Decoupled microservices based applications rely heavily on networking in order to mimic the tight-coupling once available in the monolithic era.

  • Challenges:
    • Container-to-Container communication inside Pods
      • A container runtime creates an isolated network space for each container it starts
      • On Linux, this isolated network space is referred to as a network namespace. A network namespace can be shared across containers, or with the host operating system.
      • When a grouping of containers defined by a Pod is started, a special infrastructure Pause container is initialised by the Container Runtime for the sole purpose of creating a network namespace for the Pod. All additional containers, created through user requests, running inside the Pod will share the Pause container's network namespace so that they can all talk to each other via localhost.
    • Pod-to-Pod communication on the same node and across cluster nodes
      • Pods are expected to be able to communicate with all other Pods in the cluster, all this without the implementation of Network Address Translation (NAT). This is a fundamental requirement of any networking implementation in Kubernetes.
      • The Kubernetes network model aims to reduce complexity, and it treats Pods as VMs on a network, where each VM is equipped with a network interface - thus each Pod receiving a unique IP address. This model is called "IP-per-Pod" and ensures Pod-to-Pod communication, just as VMs are able to communicate with each other on the same network.

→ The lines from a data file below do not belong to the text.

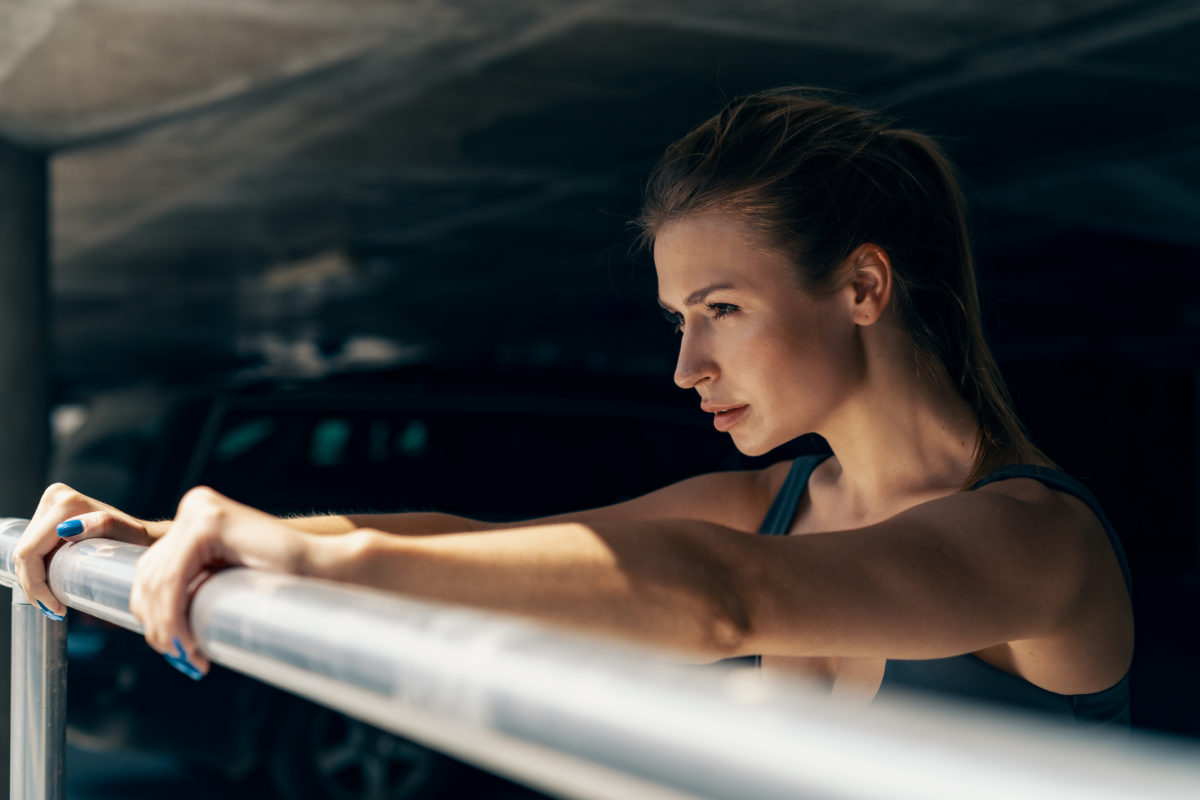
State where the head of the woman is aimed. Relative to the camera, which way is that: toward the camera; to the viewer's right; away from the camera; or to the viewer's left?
to the viewer's left

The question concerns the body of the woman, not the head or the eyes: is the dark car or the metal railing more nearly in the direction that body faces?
the metal railing

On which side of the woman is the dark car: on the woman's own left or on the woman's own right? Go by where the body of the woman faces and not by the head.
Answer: on the woman's own right

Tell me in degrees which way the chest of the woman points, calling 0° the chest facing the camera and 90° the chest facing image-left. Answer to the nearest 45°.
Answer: approximately 45°
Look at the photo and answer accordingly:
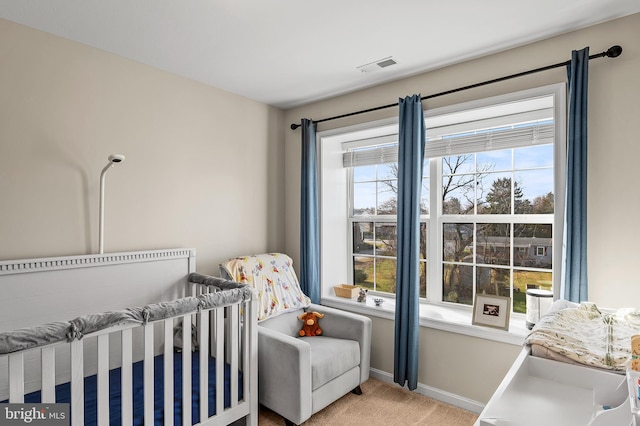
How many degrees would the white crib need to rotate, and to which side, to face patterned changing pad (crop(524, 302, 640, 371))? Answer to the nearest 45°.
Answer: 0° — it already faces it

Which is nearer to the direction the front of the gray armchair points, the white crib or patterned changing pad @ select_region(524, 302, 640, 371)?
the patterned changing pad

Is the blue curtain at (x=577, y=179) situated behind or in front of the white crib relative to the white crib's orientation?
in front

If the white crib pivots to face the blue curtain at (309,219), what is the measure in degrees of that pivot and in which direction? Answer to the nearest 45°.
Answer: approximately 90° to its left

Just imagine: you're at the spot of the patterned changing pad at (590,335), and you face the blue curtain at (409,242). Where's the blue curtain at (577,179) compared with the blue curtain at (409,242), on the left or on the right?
right

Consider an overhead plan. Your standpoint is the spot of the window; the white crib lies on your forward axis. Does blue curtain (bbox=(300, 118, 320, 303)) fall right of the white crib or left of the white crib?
right

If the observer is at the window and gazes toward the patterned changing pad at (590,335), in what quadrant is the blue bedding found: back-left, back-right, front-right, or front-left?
front-right

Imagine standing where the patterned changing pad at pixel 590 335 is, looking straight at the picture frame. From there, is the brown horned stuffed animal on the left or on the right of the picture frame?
left

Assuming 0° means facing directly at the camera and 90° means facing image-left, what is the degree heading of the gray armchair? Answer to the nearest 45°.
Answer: approximately 315°

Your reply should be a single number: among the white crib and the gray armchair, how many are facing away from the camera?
0

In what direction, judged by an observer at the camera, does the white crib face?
facing the viewer and to the right of the viewer

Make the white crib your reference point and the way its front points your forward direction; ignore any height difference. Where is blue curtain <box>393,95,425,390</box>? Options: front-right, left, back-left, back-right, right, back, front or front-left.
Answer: front-left
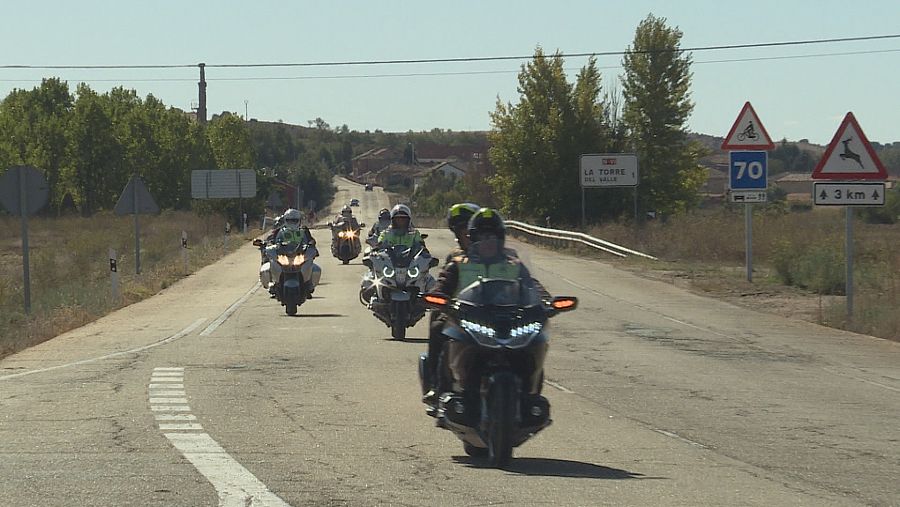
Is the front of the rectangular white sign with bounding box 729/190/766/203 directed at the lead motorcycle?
yes

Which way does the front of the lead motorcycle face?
toward the camera

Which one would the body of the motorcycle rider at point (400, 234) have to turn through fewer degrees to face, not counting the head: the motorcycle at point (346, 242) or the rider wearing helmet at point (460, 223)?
the rider wearing helmet

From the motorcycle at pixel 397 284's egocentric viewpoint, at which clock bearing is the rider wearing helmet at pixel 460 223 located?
The rider wearing helmet is roughly at 12 o'clock from the motorcycle.

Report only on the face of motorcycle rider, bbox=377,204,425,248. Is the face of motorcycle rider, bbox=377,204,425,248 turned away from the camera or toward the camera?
toward the camera

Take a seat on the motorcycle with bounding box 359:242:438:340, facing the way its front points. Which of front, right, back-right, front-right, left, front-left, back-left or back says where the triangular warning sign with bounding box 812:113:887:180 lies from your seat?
left

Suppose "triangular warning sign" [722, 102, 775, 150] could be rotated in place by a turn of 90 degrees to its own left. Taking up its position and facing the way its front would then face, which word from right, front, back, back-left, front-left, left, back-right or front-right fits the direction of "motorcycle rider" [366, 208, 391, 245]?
back

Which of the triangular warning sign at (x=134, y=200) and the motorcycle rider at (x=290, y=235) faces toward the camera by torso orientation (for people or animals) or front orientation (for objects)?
the motorcycle rider

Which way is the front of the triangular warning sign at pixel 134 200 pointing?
away from the camera

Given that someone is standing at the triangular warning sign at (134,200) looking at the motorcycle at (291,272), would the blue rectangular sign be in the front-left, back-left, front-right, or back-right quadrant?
front-left

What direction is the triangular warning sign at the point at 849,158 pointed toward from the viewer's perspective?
toward the camera

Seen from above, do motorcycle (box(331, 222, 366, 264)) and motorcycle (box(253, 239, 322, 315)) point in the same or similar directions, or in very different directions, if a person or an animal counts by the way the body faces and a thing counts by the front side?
same or similar directions

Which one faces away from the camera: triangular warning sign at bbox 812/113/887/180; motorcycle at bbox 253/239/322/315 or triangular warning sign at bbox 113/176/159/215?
triangular warning sign at bbox 113/176/159/215

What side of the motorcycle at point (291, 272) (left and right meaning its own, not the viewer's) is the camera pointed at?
front

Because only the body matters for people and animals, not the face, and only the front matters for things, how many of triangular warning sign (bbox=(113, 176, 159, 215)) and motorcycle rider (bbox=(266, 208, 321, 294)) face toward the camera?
1
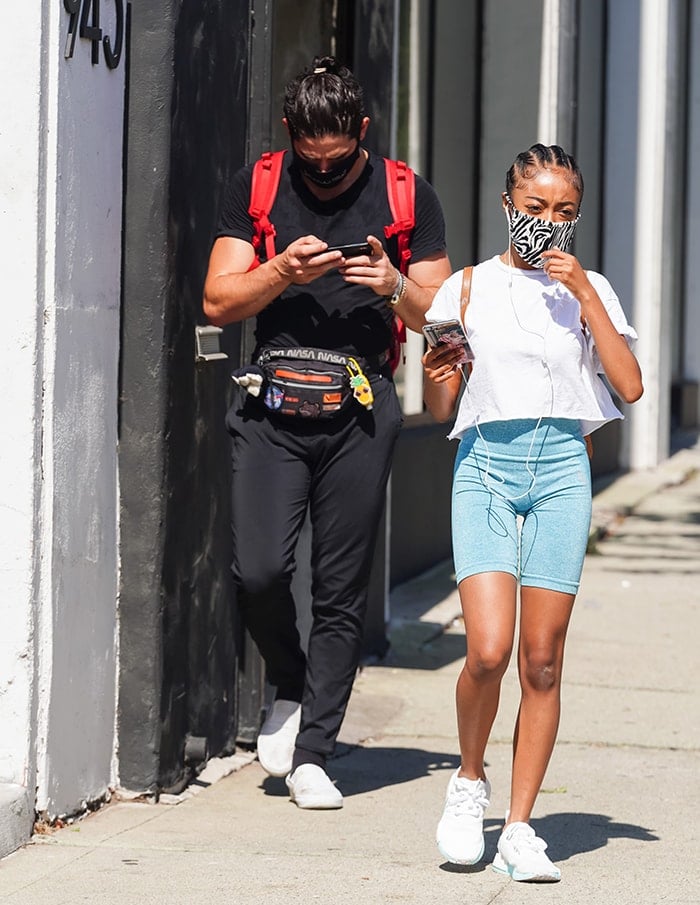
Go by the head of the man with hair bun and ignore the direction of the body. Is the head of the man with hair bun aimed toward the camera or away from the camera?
toward the camera

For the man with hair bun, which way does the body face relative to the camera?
toward the camera
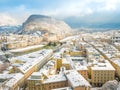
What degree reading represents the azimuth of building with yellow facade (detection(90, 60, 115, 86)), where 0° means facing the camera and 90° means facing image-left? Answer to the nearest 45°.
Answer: approximately 0°
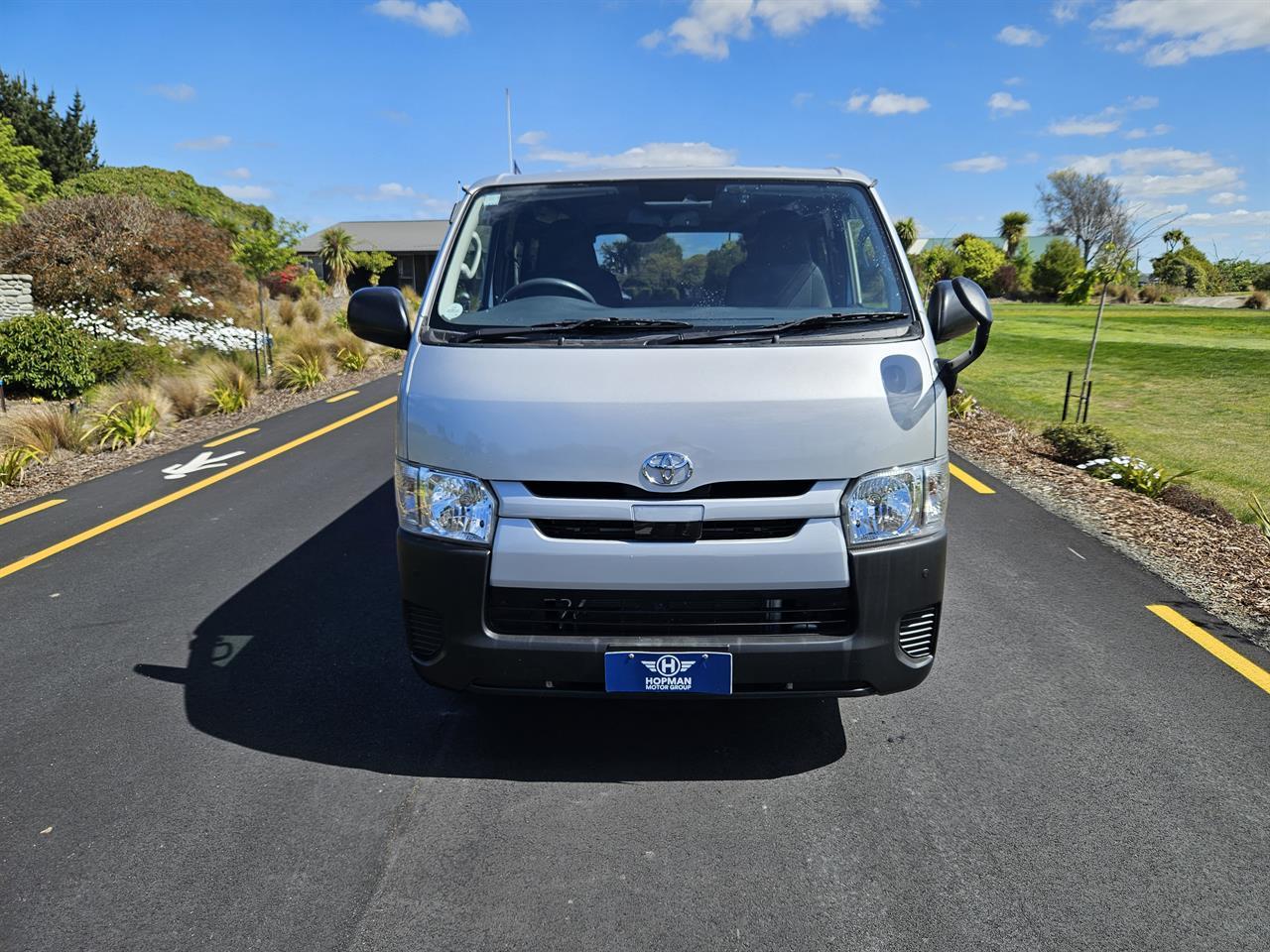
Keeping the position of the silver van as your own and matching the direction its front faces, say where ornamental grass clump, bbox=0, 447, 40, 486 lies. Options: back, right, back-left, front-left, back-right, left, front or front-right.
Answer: back-right

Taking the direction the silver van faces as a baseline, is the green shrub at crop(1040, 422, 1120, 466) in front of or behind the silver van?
behind

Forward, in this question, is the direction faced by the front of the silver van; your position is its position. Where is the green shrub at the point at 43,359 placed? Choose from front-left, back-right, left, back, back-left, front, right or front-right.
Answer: back-right

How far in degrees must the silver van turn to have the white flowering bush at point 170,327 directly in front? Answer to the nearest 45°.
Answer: approximately 135° to its right

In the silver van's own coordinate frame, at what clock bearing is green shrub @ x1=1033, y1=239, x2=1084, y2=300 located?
The green shrub is roughly at 7 o'clock from the silver van.

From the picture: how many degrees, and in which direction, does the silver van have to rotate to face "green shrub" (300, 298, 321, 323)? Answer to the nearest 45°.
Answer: approximately 135° to its right

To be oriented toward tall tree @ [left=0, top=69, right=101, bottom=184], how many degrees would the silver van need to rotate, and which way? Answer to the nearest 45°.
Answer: approximately 135° to its right

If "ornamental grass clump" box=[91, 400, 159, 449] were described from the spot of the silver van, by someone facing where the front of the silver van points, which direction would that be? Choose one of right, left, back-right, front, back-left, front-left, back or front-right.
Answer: back-right

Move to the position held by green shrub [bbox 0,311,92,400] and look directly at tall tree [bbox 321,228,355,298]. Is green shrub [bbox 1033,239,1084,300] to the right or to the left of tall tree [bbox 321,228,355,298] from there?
right

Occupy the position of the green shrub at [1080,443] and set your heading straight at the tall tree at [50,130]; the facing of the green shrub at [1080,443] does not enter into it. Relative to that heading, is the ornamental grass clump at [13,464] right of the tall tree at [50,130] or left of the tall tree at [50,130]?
left

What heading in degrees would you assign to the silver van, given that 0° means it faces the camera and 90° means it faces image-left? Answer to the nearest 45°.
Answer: approximately 0°

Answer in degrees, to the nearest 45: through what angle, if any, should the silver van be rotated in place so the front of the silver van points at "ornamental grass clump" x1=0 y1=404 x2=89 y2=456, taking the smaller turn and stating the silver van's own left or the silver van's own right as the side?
approximately 135° to the silver van's own right

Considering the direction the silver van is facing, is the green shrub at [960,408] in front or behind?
behind
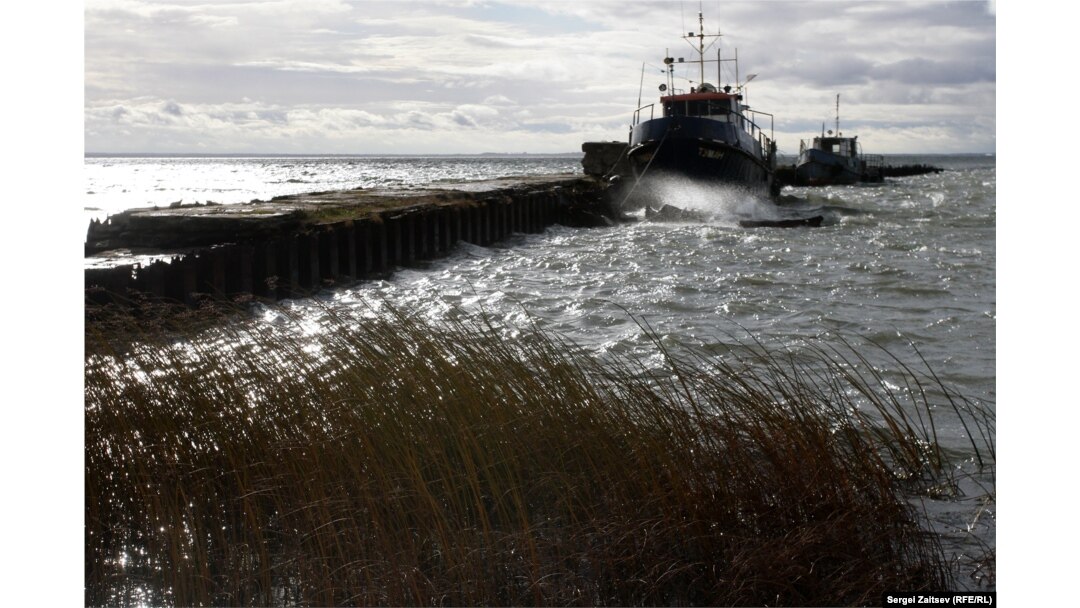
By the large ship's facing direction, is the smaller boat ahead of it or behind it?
behind

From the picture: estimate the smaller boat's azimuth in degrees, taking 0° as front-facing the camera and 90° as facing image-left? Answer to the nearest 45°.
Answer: approximately 45°

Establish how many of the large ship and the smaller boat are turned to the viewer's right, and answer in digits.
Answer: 0

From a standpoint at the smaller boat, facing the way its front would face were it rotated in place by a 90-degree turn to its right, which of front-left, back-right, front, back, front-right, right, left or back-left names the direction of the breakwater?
back-left

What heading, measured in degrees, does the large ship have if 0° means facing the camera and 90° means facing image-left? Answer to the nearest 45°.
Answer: approximately 45°

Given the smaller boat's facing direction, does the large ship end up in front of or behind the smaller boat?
in front
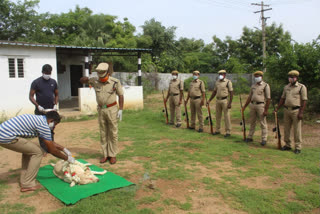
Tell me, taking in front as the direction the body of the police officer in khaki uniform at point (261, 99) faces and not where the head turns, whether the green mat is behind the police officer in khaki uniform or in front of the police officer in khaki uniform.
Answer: in front

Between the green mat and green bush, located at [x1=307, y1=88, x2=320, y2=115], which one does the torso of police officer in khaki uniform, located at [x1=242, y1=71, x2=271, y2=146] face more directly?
the green mat

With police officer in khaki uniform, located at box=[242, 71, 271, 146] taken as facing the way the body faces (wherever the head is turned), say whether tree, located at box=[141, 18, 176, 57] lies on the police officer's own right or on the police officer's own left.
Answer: on the police officer's own right

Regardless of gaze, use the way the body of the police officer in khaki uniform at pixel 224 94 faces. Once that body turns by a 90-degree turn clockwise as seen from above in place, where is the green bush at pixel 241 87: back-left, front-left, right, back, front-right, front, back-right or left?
front-right

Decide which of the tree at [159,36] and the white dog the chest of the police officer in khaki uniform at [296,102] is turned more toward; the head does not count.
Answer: the white dog

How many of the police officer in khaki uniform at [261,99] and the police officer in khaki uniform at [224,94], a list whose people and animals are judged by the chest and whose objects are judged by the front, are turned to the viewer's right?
0

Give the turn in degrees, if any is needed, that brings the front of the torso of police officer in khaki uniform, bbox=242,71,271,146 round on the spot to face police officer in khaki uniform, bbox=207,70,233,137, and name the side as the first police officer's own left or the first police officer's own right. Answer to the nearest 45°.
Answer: approximately 90° to the first police officer's own right

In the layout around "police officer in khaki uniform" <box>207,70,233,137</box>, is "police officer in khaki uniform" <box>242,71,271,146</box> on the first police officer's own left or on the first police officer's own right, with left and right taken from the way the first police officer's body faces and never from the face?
on the first police officer's own left

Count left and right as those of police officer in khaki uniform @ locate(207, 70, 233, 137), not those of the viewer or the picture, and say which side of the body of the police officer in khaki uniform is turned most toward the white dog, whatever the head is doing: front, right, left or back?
front

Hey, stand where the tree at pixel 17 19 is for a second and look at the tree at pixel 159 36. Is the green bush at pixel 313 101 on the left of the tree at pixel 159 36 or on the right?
right
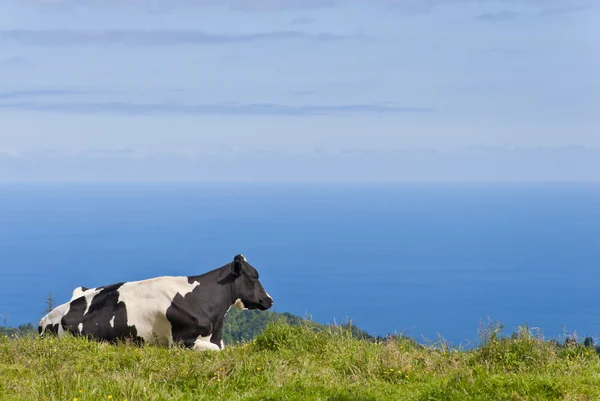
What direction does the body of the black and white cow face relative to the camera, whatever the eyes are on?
to the viewer's right
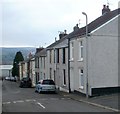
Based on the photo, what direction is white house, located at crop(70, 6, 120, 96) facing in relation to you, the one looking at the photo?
facing the viewer and to the left of the viewer
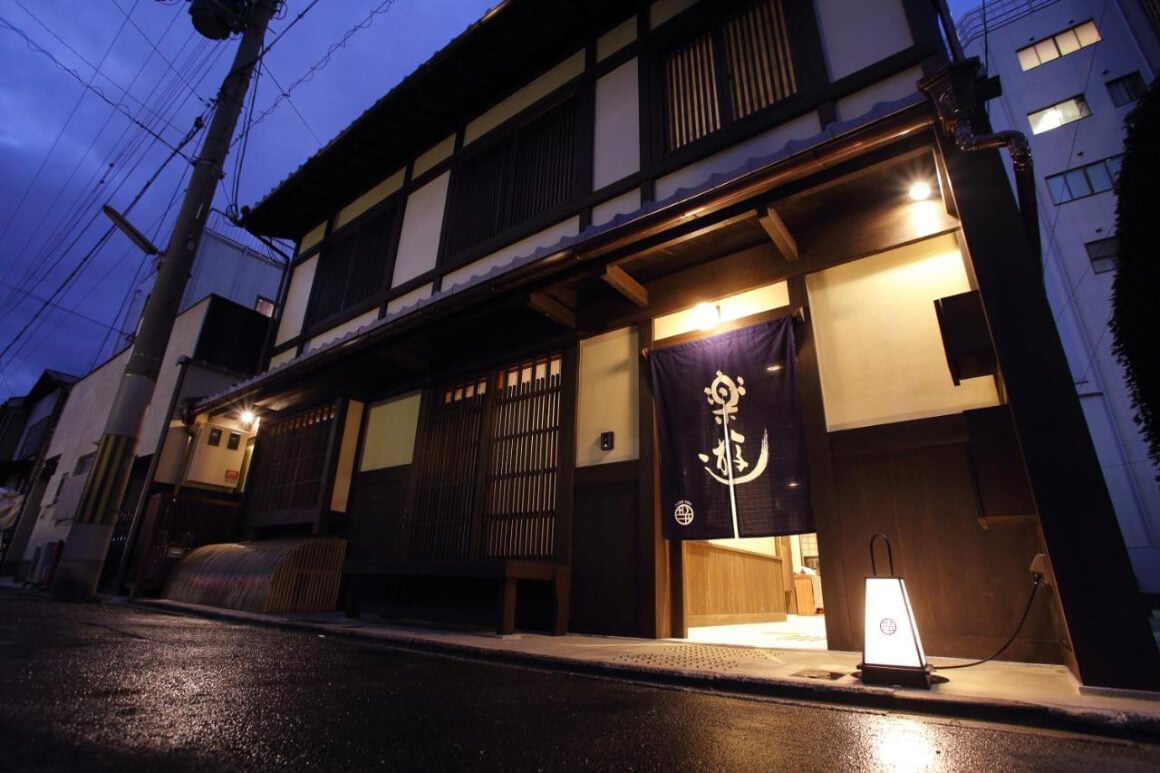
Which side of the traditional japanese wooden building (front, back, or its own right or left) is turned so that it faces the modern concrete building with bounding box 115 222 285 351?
right

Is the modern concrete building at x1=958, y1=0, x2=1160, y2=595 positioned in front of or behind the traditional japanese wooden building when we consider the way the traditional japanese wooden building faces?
behind

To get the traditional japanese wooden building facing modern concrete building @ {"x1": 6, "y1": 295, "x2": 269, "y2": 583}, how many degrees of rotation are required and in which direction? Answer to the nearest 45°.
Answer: approximately 45° to its right

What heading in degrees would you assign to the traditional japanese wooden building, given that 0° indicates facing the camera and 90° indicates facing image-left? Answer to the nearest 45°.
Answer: approximately 45°

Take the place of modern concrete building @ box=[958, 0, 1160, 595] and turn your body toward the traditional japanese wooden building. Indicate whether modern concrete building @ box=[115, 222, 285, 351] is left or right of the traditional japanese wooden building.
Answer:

      • Containers share the Pod's network namespace and must coordinate ports assignment inside the Pod just as applications would on a VM, all while being able to communicate with each other on localhost - inside the Pod. Uses CNI.
    • Service-to-Pod communication within the same namespace and across cluster namespaces
    • External-to-Service communication for clients to access applications in a cluster
      • A successfully deployed containerised application running in Pods inside a Kubernetes cluster may require accessibility from the outside world. Kubernetes enables external accessibility through Services, complex encapsulations of network routing rule definitions stored in iptables on cluster nodes and implemented by kube-proxy agents. By exposing services to the external world with the aid of kube-proxy, applications become accessible from outside the cluster over a virtual IP address and a dedicated port number.